Smith's response to winning the award was this:

"I didn’t incredibly know how someone could nominate me to follow that legacy and impact has influenced in Milwaukee’s history. She is a woman of power and perseverance to our nation… What could I offer to Milwaukee to fit into her shoes? But it’s not about fitting into peoples shoes and roles, it’s about creating your own path."

Smith continued, turning to Ald. Coggs:

"Watching you and what you do here reminds me we have to create our own narratives and create our own paths and make our own shoes that we can fit into. It just reminds me that we are in a generation of revolutionary people who are making revolutionary change."

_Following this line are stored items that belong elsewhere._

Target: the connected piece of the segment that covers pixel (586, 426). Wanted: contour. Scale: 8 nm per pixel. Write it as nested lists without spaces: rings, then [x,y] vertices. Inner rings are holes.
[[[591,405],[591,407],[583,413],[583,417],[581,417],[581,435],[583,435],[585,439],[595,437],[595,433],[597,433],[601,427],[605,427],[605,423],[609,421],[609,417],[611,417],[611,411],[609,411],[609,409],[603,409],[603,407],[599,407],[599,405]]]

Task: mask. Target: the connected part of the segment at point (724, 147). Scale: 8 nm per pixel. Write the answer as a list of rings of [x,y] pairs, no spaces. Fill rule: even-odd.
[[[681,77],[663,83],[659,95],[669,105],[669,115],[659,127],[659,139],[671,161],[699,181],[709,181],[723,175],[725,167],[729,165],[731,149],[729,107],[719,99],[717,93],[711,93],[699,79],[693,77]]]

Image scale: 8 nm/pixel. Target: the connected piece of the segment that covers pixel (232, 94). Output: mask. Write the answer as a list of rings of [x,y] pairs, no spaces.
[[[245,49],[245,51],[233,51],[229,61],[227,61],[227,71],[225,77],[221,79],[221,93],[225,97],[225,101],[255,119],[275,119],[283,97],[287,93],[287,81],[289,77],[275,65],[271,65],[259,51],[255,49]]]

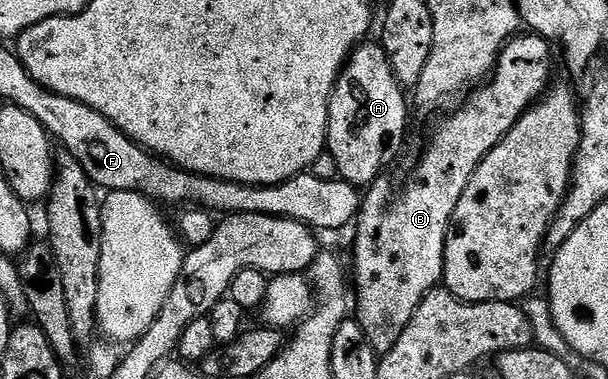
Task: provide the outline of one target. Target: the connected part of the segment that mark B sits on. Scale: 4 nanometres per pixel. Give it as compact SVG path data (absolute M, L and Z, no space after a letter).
M519 33L502 48L502 52L498 55L498 60L490 73L490 78L485 80L477 89L465 96L463 105L459 111L454 111L434 132L430 135L430 140L426 143L426 152L422 155L422 160L418 163L418 168L410 175L410 180L406 183L402 195L398 195L394 199L394 191L390 188L390 183L386 177L379 177L370 184L365 192L362 201L362 210L358 213L356 220L356 228L358 232L354 235L354 275L352 271L352 291L358 294L358 315L356 322L360 325L360 329L364 331L364 337L368 337L368 345L372 345L372 349L380 357L386 355L392 345L396 345L396 341L400 341L400 333L404 333L404 329L408 325L408 321L412 321L412 313L416 313L416 309L420 305L420 301L424 301L427 293L435 290L443 282L442 270L444 269L444 249L446 248L446 235L450 231L450 222L452 221L452 213L456 213L456 205L460 205L460 197L464 197L464 189L468 189L468 181L472 177L472 173L476 173L476 169L484 161L484 157L488 157L488 153L492 153L492 149L498 142L503 139L507 133L516 125L516 121L520 121L520 117L529 107L533 107L543 95L546 94L551 86L550 79L550 50L551 44L545 39L541 39L533 33Z

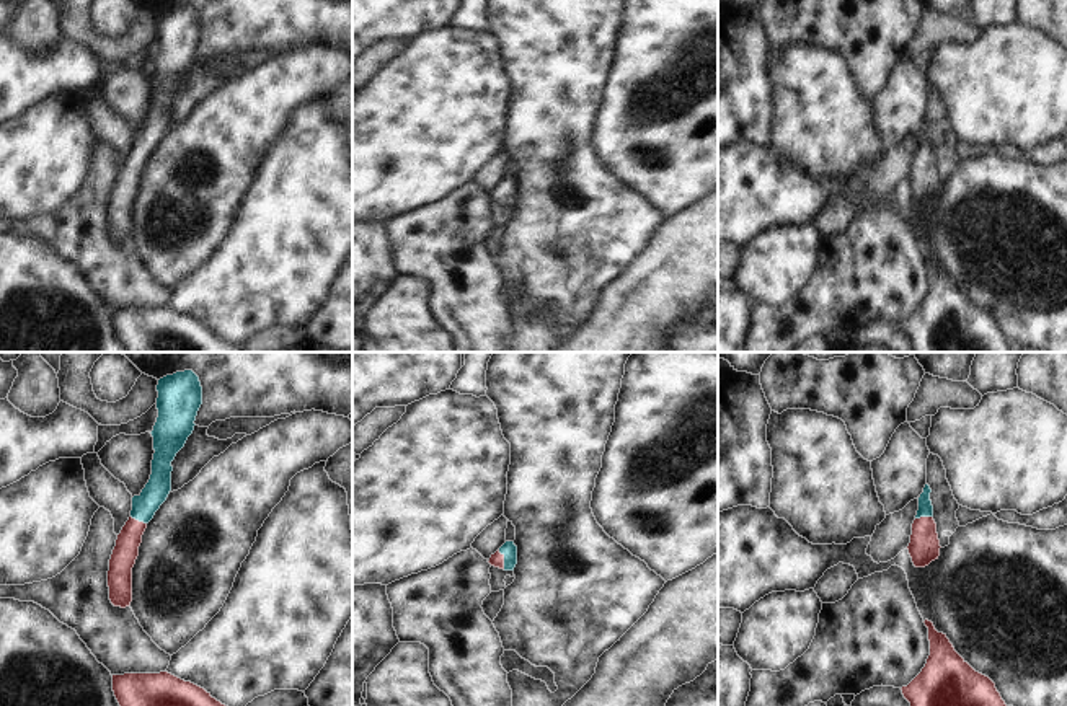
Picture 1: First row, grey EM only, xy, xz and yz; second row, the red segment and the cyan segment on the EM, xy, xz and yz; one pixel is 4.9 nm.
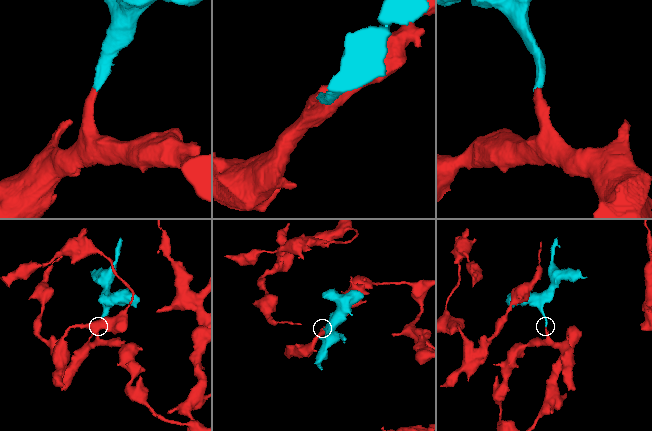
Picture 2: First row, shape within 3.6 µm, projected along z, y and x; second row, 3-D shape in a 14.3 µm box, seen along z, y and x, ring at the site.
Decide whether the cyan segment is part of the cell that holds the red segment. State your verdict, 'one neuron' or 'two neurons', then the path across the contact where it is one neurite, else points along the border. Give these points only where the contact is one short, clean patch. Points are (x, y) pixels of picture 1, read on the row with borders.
one neuron; runs through xz (496, 560), (503, 560), (509, 550)

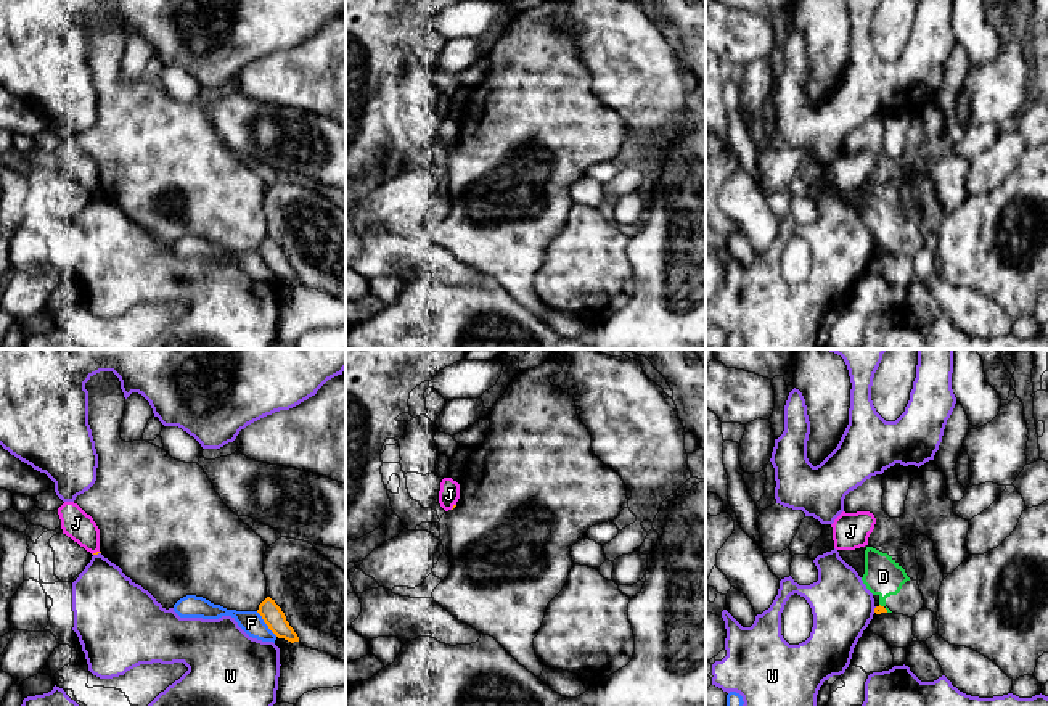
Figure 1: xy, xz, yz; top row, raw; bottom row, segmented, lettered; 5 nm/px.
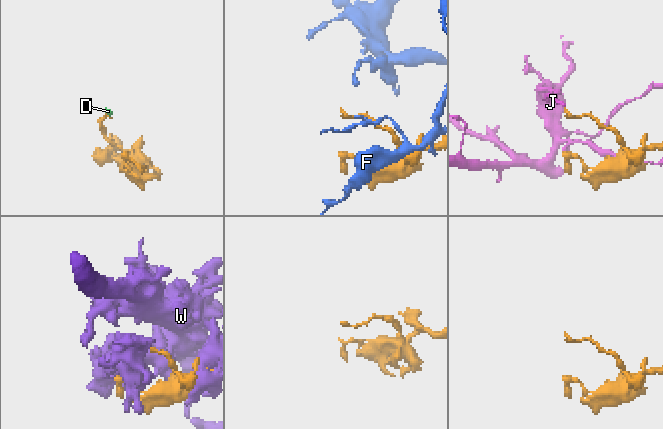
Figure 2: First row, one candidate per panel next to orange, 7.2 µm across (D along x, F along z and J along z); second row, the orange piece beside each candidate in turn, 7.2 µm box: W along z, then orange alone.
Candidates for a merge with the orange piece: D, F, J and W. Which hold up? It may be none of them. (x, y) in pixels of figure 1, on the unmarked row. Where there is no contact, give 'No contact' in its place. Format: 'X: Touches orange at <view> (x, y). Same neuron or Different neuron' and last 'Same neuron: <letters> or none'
D: Touches orange at yz (884, 248). Different neuron
F: Touches orange at xy (266, 262). Different neuron
J: Touches orange at xy (97, 192). Different neuron
W: Touches orange at xy (97, 193). Different neuron
Same neuron: none

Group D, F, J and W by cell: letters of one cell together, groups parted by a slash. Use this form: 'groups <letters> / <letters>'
groups D / F / J / W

After the ceremony in a conversation with Smith, Ald. Coggs reflected on what this would have meant to Phillips:

"I think she would be so proud that you won because she invested in young people so much. You know she gets honored and credit for the fair housing stuff, but it was the youth from the NAACP Youth Council that she supported that actually marched for 200 consecutive days."

"My mother was one of those young people. But Vel was there to support them. She wanted young people to be active, to share the awards, so I think it’s profound that you, a young person who was nominated, were the winner. It is so in line with what she did and what she wanted for future generations to continue."

In closing, Ald. Coggs offered Smith the best advice she learned firsthand from Phillips.

"She was the only women for so many years....She fought for fair housing for so long before it actually passed. So I think a lesson to be learned from her is that it is worth the fight."